*** Opening Information ***

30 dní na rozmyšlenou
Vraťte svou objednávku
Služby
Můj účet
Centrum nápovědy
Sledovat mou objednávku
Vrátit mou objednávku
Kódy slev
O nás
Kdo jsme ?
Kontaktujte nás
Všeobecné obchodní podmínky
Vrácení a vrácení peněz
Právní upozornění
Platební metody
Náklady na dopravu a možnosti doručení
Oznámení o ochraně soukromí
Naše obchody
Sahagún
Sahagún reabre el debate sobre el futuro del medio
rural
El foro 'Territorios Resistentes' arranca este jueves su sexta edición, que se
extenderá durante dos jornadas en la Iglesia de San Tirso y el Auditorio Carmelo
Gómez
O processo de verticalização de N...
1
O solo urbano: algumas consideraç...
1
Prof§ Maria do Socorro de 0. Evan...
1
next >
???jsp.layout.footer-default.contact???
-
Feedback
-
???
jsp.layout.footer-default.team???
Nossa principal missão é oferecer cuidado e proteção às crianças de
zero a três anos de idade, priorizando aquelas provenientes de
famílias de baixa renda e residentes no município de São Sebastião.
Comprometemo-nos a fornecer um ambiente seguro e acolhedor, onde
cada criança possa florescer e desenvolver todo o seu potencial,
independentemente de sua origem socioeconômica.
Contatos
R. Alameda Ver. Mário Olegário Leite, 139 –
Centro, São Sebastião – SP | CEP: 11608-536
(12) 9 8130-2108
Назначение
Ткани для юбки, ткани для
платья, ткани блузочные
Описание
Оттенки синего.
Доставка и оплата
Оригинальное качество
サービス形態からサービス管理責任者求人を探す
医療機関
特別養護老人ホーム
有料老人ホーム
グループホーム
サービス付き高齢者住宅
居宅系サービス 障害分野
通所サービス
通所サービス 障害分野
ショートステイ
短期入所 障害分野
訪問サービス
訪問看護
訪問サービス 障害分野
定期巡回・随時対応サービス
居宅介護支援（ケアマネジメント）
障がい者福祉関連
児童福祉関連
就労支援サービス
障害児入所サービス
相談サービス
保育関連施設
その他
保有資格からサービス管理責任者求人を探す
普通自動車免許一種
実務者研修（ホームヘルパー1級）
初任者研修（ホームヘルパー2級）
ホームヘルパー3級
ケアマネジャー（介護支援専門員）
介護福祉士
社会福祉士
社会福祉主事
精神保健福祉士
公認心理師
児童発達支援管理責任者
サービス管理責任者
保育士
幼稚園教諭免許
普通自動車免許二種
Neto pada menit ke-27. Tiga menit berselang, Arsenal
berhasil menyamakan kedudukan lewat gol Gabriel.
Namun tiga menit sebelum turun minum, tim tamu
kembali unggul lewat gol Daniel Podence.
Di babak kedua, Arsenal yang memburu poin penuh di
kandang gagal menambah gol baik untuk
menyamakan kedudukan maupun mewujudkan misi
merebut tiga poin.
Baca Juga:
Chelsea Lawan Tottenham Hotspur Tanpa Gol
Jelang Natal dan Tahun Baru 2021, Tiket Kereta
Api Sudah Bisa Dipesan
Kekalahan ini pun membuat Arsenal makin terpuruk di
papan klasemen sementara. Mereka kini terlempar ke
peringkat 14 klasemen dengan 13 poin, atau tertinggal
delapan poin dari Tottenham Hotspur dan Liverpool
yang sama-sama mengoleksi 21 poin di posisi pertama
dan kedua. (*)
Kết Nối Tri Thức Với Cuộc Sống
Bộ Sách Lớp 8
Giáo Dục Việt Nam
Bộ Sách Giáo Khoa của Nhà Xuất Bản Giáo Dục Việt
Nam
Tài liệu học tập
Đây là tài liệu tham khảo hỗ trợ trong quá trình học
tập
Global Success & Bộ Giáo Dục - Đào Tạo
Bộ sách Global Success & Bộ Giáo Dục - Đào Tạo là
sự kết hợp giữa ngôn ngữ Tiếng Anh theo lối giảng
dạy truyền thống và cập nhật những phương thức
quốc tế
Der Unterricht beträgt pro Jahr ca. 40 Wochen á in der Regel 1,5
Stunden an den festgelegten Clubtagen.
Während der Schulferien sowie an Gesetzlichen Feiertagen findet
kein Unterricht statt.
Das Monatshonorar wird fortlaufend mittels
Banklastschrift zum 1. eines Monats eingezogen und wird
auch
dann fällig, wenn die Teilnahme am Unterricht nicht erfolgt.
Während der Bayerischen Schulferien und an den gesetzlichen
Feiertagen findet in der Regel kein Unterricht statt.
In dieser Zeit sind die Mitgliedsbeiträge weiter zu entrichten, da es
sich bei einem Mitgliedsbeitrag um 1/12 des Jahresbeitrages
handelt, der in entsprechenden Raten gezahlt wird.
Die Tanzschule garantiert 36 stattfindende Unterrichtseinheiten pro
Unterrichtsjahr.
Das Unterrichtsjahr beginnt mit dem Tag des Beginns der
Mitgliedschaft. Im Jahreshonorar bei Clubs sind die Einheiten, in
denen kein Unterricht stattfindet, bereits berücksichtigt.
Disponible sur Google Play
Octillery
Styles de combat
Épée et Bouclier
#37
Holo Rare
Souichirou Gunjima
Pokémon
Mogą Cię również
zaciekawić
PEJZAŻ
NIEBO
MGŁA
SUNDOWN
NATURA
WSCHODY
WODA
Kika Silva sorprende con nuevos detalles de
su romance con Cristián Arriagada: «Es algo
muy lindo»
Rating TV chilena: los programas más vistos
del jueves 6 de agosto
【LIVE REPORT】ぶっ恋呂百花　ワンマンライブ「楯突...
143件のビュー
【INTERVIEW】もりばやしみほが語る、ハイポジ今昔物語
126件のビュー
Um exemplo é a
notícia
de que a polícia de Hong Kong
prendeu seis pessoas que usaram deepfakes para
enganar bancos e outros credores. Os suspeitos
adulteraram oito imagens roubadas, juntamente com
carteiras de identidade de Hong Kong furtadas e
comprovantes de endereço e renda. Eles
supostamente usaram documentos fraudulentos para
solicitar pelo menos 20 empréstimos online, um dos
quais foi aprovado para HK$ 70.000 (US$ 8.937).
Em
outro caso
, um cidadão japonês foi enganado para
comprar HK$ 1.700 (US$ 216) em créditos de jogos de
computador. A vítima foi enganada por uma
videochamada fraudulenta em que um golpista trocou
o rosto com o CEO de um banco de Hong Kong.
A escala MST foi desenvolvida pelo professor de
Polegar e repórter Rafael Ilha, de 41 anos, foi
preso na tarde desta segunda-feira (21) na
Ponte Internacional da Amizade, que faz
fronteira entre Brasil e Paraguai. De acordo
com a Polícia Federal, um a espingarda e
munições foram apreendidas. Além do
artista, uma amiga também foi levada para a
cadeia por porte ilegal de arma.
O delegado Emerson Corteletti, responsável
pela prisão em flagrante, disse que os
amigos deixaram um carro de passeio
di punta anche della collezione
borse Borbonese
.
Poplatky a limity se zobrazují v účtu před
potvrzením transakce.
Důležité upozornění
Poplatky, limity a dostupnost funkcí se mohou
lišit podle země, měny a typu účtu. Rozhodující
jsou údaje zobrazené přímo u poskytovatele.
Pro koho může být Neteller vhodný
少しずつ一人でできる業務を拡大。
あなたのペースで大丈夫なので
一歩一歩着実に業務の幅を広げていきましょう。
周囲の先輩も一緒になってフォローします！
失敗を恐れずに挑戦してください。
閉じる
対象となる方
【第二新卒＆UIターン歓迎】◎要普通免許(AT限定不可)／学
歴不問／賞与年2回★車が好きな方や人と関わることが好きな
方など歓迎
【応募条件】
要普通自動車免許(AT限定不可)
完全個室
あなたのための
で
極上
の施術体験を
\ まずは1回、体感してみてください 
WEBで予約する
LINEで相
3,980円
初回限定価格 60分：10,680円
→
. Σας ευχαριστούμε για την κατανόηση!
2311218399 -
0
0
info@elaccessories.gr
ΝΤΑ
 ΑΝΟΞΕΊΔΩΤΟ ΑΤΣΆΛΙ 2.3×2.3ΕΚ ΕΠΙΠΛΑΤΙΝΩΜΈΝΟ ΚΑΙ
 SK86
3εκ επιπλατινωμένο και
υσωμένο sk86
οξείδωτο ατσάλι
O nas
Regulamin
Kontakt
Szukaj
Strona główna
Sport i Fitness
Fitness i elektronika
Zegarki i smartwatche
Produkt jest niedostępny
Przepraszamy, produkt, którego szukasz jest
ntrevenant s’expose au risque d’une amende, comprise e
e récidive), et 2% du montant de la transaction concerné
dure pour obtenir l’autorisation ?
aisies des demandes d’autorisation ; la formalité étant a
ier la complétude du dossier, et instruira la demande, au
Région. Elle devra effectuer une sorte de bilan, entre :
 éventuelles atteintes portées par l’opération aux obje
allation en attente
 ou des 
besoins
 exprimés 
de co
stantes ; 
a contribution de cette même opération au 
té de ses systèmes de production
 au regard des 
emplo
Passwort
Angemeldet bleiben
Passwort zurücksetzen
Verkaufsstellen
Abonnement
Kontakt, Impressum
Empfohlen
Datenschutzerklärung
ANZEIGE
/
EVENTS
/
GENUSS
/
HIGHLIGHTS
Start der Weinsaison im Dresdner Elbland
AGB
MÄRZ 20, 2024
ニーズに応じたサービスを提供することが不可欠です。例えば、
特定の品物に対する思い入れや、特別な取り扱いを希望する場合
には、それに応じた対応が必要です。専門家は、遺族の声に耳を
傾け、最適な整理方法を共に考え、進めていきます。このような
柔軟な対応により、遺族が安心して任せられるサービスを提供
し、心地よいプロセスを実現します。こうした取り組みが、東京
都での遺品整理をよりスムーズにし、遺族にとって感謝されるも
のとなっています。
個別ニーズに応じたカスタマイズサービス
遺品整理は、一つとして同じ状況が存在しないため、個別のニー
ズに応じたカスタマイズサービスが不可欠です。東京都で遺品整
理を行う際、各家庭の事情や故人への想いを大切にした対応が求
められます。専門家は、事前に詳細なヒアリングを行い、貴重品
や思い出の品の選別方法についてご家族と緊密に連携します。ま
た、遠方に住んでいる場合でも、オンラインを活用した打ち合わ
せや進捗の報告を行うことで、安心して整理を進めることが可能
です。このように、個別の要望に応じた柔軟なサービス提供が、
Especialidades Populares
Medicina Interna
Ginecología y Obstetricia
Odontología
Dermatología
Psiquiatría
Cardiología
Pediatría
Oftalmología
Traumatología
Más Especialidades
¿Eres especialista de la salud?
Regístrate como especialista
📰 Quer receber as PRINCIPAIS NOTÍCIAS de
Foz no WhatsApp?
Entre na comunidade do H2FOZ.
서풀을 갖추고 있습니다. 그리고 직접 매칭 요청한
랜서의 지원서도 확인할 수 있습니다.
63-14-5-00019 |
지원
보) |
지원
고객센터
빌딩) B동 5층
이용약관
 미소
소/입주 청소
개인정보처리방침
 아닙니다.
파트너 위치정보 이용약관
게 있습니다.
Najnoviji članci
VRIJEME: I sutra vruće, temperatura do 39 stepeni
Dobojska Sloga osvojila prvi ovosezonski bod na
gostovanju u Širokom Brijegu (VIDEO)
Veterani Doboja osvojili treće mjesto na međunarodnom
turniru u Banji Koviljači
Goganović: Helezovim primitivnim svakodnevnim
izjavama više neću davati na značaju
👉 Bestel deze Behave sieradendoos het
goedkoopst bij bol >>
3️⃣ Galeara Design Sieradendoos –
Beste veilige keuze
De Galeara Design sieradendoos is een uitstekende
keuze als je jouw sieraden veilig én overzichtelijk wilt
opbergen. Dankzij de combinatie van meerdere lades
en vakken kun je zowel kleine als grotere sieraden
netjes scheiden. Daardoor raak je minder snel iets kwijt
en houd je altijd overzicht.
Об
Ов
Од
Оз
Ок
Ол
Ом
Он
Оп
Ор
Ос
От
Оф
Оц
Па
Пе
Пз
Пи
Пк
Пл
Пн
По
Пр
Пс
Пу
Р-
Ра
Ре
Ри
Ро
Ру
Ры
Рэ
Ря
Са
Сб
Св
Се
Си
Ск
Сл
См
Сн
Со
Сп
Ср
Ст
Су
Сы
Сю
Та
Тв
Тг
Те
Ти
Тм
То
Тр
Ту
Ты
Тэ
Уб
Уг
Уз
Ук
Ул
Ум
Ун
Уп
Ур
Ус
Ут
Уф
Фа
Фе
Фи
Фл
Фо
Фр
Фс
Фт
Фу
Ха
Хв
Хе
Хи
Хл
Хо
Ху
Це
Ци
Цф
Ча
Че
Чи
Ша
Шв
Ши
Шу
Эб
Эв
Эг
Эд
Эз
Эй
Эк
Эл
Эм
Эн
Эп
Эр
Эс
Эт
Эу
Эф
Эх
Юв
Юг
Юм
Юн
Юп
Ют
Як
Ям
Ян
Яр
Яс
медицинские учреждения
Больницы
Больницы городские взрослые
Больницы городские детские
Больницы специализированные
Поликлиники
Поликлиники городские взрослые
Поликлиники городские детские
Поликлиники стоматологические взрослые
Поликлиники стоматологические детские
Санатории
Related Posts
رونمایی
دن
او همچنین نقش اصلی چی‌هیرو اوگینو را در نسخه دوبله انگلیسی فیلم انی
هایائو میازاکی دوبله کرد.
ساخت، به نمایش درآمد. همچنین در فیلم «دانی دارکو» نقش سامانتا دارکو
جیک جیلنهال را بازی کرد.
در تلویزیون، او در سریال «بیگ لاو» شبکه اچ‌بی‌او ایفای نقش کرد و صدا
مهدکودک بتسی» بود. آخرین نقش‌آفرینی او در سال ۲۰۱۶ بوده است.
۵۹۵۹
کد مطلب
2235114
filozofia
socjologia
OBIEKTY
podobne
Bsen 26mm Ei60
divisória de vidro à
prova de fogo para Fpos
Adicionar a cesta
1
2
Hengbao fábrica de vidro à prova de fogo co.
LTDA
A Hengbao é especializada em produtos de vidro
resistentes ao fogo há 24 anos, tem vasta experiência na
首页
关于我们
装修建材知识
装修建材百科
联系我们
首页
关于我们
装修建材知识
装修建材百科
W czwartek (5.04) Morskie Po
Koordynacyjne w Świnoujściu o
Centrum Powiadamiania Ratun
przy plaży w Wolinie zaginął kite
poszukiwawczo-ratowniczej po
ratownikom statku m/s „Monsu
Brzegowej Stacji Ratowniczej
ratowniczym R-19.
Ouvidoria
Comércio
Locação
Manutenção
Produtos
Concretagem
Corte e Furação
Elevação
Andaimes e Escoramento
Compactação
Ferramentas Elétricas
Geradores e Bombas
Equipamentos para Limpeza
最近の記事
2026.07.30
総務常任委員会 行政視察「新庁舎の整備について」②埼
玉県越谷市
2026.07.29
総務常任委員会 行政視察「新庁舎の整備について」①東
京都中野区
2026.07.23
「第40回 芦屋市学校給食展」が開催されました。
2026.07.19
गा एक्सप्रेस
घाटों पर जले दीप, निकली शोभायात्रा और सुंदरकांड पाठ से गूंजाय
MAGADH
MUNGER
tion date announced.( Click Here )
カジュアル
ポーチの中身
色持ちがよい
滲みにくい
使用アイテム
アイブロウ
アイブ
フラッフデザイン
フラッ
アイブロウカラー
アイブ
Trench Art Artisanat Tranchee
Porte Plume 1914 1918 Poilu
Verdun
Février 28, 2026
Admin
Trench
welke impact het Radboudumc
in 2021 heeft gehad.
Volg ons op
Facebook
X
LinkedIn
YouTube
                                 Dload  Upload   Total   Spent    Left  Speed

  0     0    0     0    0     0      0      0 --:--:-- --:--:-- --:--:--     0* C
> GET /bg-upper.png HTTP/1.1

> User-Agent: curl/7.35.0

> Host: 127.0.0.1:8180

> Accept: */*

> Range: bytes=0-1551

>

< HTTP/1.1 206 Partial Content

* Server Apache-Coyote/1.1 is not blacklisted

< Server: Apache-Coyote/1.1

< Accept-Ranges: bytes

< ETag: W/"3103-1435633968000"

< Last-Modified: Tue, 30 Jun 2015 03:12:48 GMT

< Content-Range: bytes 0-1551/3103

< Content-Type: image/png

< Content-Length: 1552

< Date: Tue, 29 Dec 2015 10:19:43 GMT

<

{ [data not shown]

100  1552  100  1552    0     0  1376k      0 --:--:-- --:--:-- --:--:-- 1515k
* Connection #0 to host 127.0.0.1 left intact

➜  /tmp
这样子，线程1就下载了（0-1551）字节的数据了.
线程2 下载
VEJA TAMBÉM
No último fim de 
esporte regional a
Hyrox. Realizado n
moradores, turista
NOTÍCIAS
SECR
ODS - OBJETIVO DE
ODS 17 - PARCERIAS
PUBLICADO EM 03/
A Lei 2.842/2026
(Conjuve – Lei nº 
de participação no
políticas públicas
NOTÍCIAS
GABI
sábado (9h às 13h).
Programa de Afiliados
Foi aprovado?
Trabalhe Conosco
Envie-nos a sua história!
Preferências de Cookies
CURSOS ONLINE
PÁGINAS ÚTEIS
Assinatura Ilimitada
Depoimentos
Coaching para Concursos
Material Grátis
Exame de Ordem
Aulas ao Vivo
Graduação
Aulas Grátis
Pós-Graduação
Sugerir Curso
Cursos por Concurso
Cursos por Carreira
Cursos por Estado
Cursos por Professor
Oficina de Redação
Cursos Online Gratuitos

*** Closing Information ***

> What needs to be done: Start with the line above that contains "O delegado Emerson Corteletti, responsável" and end with the line that contains "Poplatky, limity a dostupnost funkcí se mohou". Write out those lines exactly, and only those.

> Response:
O delegado Emerson Corteletti, responsável
pela prisão em flagrante, disse que os
amigos deixaram um carro de passeio
di punta anche della collezione
borse Borbonese
.
Poplatky a limity se zobrazují v účtu před
potvrzením transakce.
Důležité upozornění
Poplatky, limity a dostupnost funkcí se mohou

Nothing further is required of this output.